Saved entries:

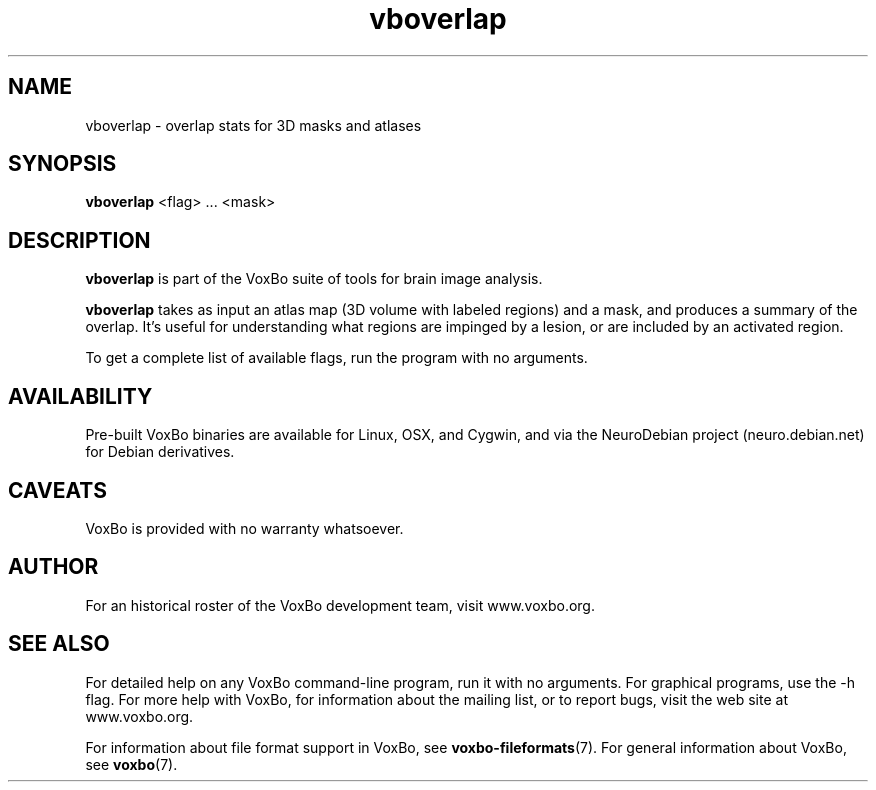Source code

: .TH vboverlap 1 "January, 2011 (v1.8.5)" "VoxBo" "The VoxBo Manual"
.SH NAME
vboverlap - overlap stats for 3D masks and atlases
.SH SYNOPSIS
.B vboverlap
<flag> ... <mask>
.SH DESCRIPTION
.B vboverlap
is part of the VoxBo suite of tools for brain image analysis.
.P
.B vboverlap
takes as input an atlas map (3D volume with labeled regions) and a
mask, and produces a summary of the overlap.  It's useful for
understanding what regions are impinged by a lesion, or are included
by an activated region.
.P
To get a complete list of available flags, run the program with no
arguments.
.SH AVAILABILITY
Pre-built VoxBo binaries are available for Linux, OSX, and Cygwin, and
via the NeuroDebian project (neuro.debian.net) for Debian derivatives.
.SH CAVEATS
VoxBo is provided with no warranty whatsoever.
.SH AUTHOR
For an historical roster of the VoxBo development team, visit
www.voxbo.org.
.SH SEE ALSO
For detailed help on any VoxBo command-line program, run it with no
arguments.  For graphical programs, use the -h flag.  For more help
with VoxBo, for information about the mailing list, or to report bugs,
visit the web site at www.voxbo.org.
.P
For information about file format support in VoxBo, see
.BR voxbo-fileformats (7).
For general information about VoxBo, see
.BR voxbo (7).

**Task prompt**
Your answer should consist of the lines above that hold the word "regions", copied exactly.

**Completed exercise**
takes as input an atlas map (3D volume with labeled regions) and a
understanding what regions are impinged by a lesion, or are included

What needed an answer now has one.